## Selected extract:
# # # # #

# [Wet Thumb Forum]-The 29 Gallon Natural Planted Tank



## DataGuru (Mar 11, 2005)

Got some decent pics of the 29 gallon bowfront Walstad-type natural planted tank yesterday. This tank has around 1 inch of topsoil with an inch of gravel over it. Plants include Pygmy chain swords (Echinodorus tenellus), Dwarf Sag (Sagittaria subulata), an amazon sword, and some wysteria (hygro difformis). Filtration is a Penguin 170 powerhead with a foam prefilter. It houses swordtails, a few Endler's Livebearers, a clown pleco, ghost shrimp and snails (ramshorn, MTS, and pond). These swordtails were line bred by a friend of my daughter's. They're unusual because they are light pink with a darker pink stripe running the length of their bodies. Couldn't find anything like them via a web search.










I think it's looking pretty good since I moved the s. subulata into the background. That stirred up a lot of dirt, but a large partial water change and the 100 micron filter cleared it up nicely.

One of the swordtails recently had what look like three albino babies. Here's a rather blurry pic of one of them:


----------



## Christian Hansen (Apr 27, 2006)

Looks very nice ;-)


----------



## Miss Fishy (May 13, 2006)

Lovely tank! What kind of sword plant is it? What are the water parameters, lighting etc.? 

From Alex.


----------



## Mr Fishies (Apr 9, 2006)

Wow! I see about 25 fish just from a quick count. Is that not a lot of fish for a 29G tank?

Not what I'd call a light load, is there much additional maintenance required to keep this tank happy?

That sure is a healthy looking "crop" you've got growing there, no shortage of fertilizer with all those hungry swords I'm sure.

Hmmm, I wonder if Fish, like people are happier when they have a window to look out?


----------



## dwalstad (Apr 14, 2006)

Great tank!

The fish look so healthy and of good quality.

I think fish enjoy a little sunlight as much as people do.


----------



## DataGuru (Mar 11, 2005)

Yea, I know it's getting overstocked. I need to get the empty 55 gallon I have sitting around up and running.

The sword is an amazon sword. At some point I'm going to regret putting it in that tank.

I have 2 20 watt 6500K spiral compact fluorescent bulbs over it and now it's starting to get some direct sunlight from the south window. 

I haven't been doing anything special cuz the fish and plants seem happy. pH at the moment is 8 cuz I'd bet there's not much CO2 floating around this time of day. My tap water runs about 7.6-7.8 with both KH and GH around 7dh.


----------



## DataGuru (Mar 11, 2005)

Here's what the crayfish did to it. LOL 
Totally deforested it and turned it into a mud puddle.









Here's what it looks like now. It houses my albino bn breeding pair and their offspring.


----------



## fireman5214 (Mar 4, 2009)

thats a great looking tank, ilove the natural look


----------



## clearleaf (Oct 4, 2008)

Aw c'mon, I *never* get to see bristlenose pups, let's see some close-ups! None of this 600x400 stuff.


----------



## DataGuru (Mar 11, 2005)

LOL
I'll hafta try to get some pics of the juvies. Should be somewhat easier with the new camera. Here are some pics from the end of last year



















and a couple of my brown bn young uns


----------



## clearleaf (Oct 4, 2008)

Alright, now that's what I'm talkin bout. Great tank and baby ancistrus is always a good sight to see.


----------

# # # # #

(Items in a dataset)
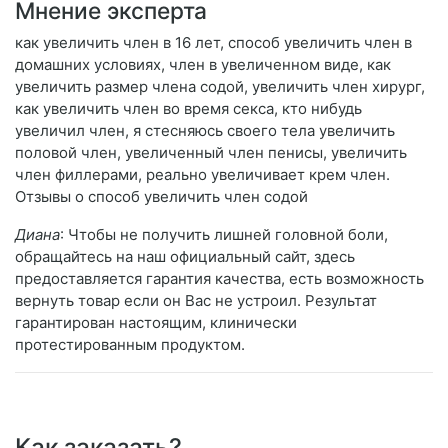
Мнение эксперта
как увеличить член в 16 лет, способ увеличить член в
домашних условиях, член в увеличенном виде, как
увеличить размер члена содой, увеличить член хирург,
как увеличить член во время секса, кто нибудь
увеличил член, я стесняюсь своего тела увеличить
половой член, увеличенный член пенисы, увеличить
член филлерами, реально увеличивает крем член.
Отзывы о способ увеличить член содой
Диана
: Чтобы не получить лишней головной боли,
обращайтесь на наш официальный сайт, здесь
предоставляется гарантия качества, есть возможность
вернуть товар если он Вас не устроил. Результат
гарантирован настоящим, клинически
протестированным продуктом.
Как заказать?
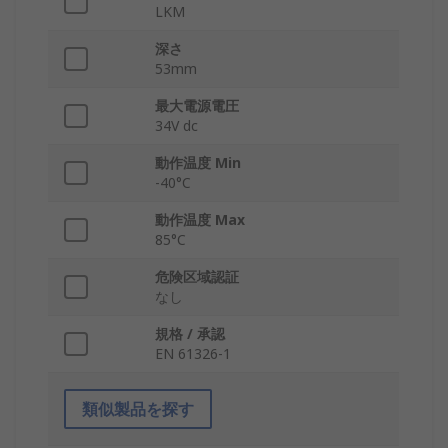
LKM
深さ
53mm
最大電源電圧
34V dc
動作温度 Min
-40°C
動作温度 Max
85°C
危険区域認証
なし
規格 / 承認
EN 61326-1
類似製品を探す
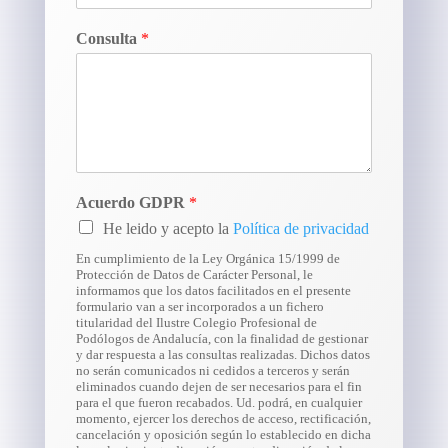
Consulta
*
Acuerdo GDPR
*
He leido y acepto la
Política de privacidad
En cumplimiento de la Ley Orgánica 15/1999 de
Protección de Datos de Carácter Personal, le
informamos que los datos facilitados en el presente
formulario van a ser incorporados a un fichero
titularidad del Ilustre Colegio Profesional de
Podólogos de Andalucía, con la finalidad de gestionar
y dar respuesta a las consultas realizadas. Dichos datos
no serán comunicados ni cedidos a terceros y serán
eliminados cuando dejen de ser necesarios para el fin
para el que fueron recabados. Ud. podrá, en cualquier
momento, ejercer los derechos de acceso, rectificación,
cancelación y oposición según lo establecido en dicha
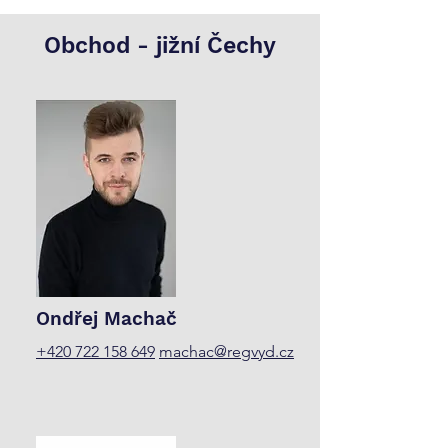
Obchod -
jižní Čechy
Ondřej Machač
+420 722 158 649
machac@regvyd.cz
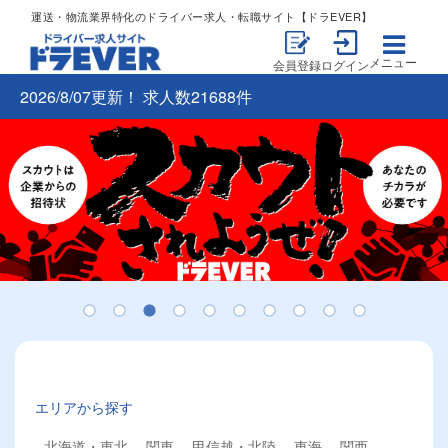
運送・物流業界特化のドライバー求人・転職サイト【ドラEVER】
メニュー
会員登録
ログイン
2026/8/07更新！ 求人数21688件
エリアから探す
北海道・東北
関東
甲信越・北陸
東海
関西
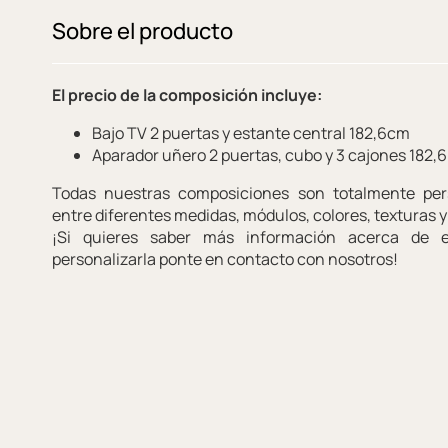
Sobre el producto
El precio de la composición incluye:
Bajo TV 2 puertas y estante central 182,6cm
Aparador uñero 2 puertas, cubo y 3 cajones 182,6
Todas nuestras composiciones son totalmente pers
entre diferentes medidas, módulos, colores, texturas 
¡Si quieres saber más información acerca de 
personalizarla ponte en contacto con nosotros!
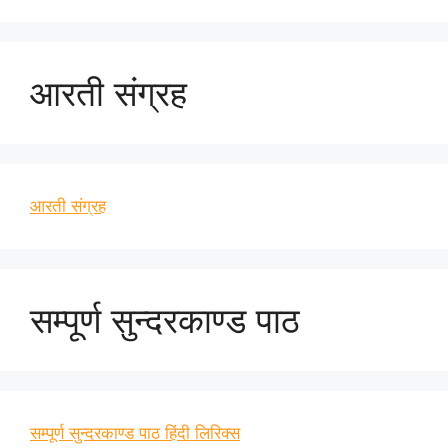
आरती संग्रह
आरती संग्रह
सम्पूर्ण सुन्दरकाण्ड पाठ
सम्पूर्ण सुन्दरकाण्ड पाठ हिंदी लिरिक्स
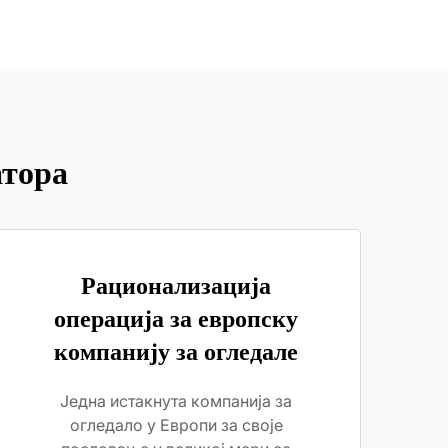
атора
Рационализација
операција за европску
компанију за огледале
Једна истакнута компанија за
огледало у Европи за своје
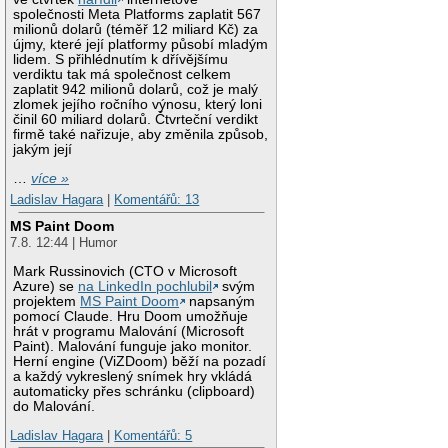
společnosti Meta Platforms zaplatit 567
milionů dolarů (téměř 12 miliard Kč) za
újmy, které její platformy působí mladým
lidem. S přihlédnutím k dřívějšímu
verdiktu tak má společnost celkem
zaplatit 942 milionů dolarů, což je malý
zlomek jejího ročního výnosu, který loni
činil 60 miliard dolarů. Čtvrteční verdikt
firmě také nařizuje, aby změnila způsob,
jakým její
…
více »
Ladislav Hagara
|
Komentářů: 13
MS Paint Doom
7.8. 12:44 | Humor
Mark Russinovich (CTO v Microsoft
Azure) se
na LinkedIn pochlubil
svým
projektem
MS Paint Doom
napsaným
pomocí Claude. Hru Doom umožňuje
hrát v programu Malování (Microsoft
Paint). Malování funguje jako monitor.
Herní engine (ViZDoom) běží na pozadí
a každý vykreslený snímek hry vkládá
automaticky přes schránku (clipboard)
do Malování.
Ladislav Hagara
|
Komentářů: 5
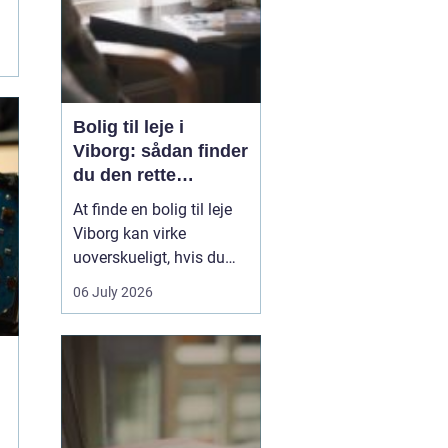
Bolig til leje i
Viborg: sådan finder
du den rette
lejlighed
At finde en bolig til leje
Viborg kan virke
uoverskueligt, hvis du
ikke kender byen eller det
06 July 2026
lokale boligmarked. Der
er mange muligheder,
priserne varierer, og
områderne har hver
deres særpræg. Med en
klar plan, lidt viden om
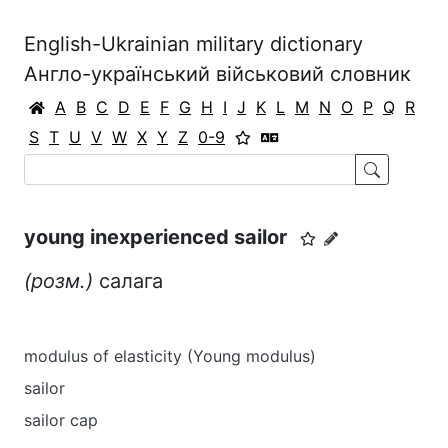
English-Ukrainian military dictionary
Англо-український військовий словник
A
B
C
D
E
F
G
H
I
J
K
L
M
N
O
P
Q
R
S
T
U
V
W
X
Y
Z
0-9
young inexperienced sailor
(розм.)
салага
modulus of elasticity (Young modulus)
sailor
sailor cap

# # # # #

## Things to do:
a) Reproduce the passage of the 29 gallon tank thread from "Great tank!" up to and including "up and running.".
b) Rewrite the rows from the line with "Bolig til leje i" up to and including the last line of the rows, replacing "sailor" with "seaman" and changing nothing else. Leave the pictures out.
The rows have no connection to the thread.

## Activity answers:
a)
Great tank!

The fish look so healthy and of good quality.

I think fish enjoy a little sunlight as much as people do.


----------



## DataGuru (Mar 11, 2005)

Yea, I know it's getting overstocked. I need to get the empty 55 gallon I have sitting around up and running.

b)
Bolig til leje i
Viborg: sådan finder
du den rette
lejlighed
At finde en bolig til leje
Viborg kan virke
uoverskueligt, hvis du
ikke kender byen eller det
06 July 2026
lokale boligmarked. Der
er mange muligheder,
priserne varierer, og
områderne har hver
deres særpræg. Med en
klar plan, lidt viden om
English-Ukrainian military dictionary
Англо-український військовий словник
A
B
C
D
E
F
G
H
I
J
K
L
M
N
O
P
Q
R
S
T
U
V
W
X
Y
Z
0-9
young inexperienced seaman
(розм.)
салага
modulus of elasticity (Young modulus)
seaman
seaman cap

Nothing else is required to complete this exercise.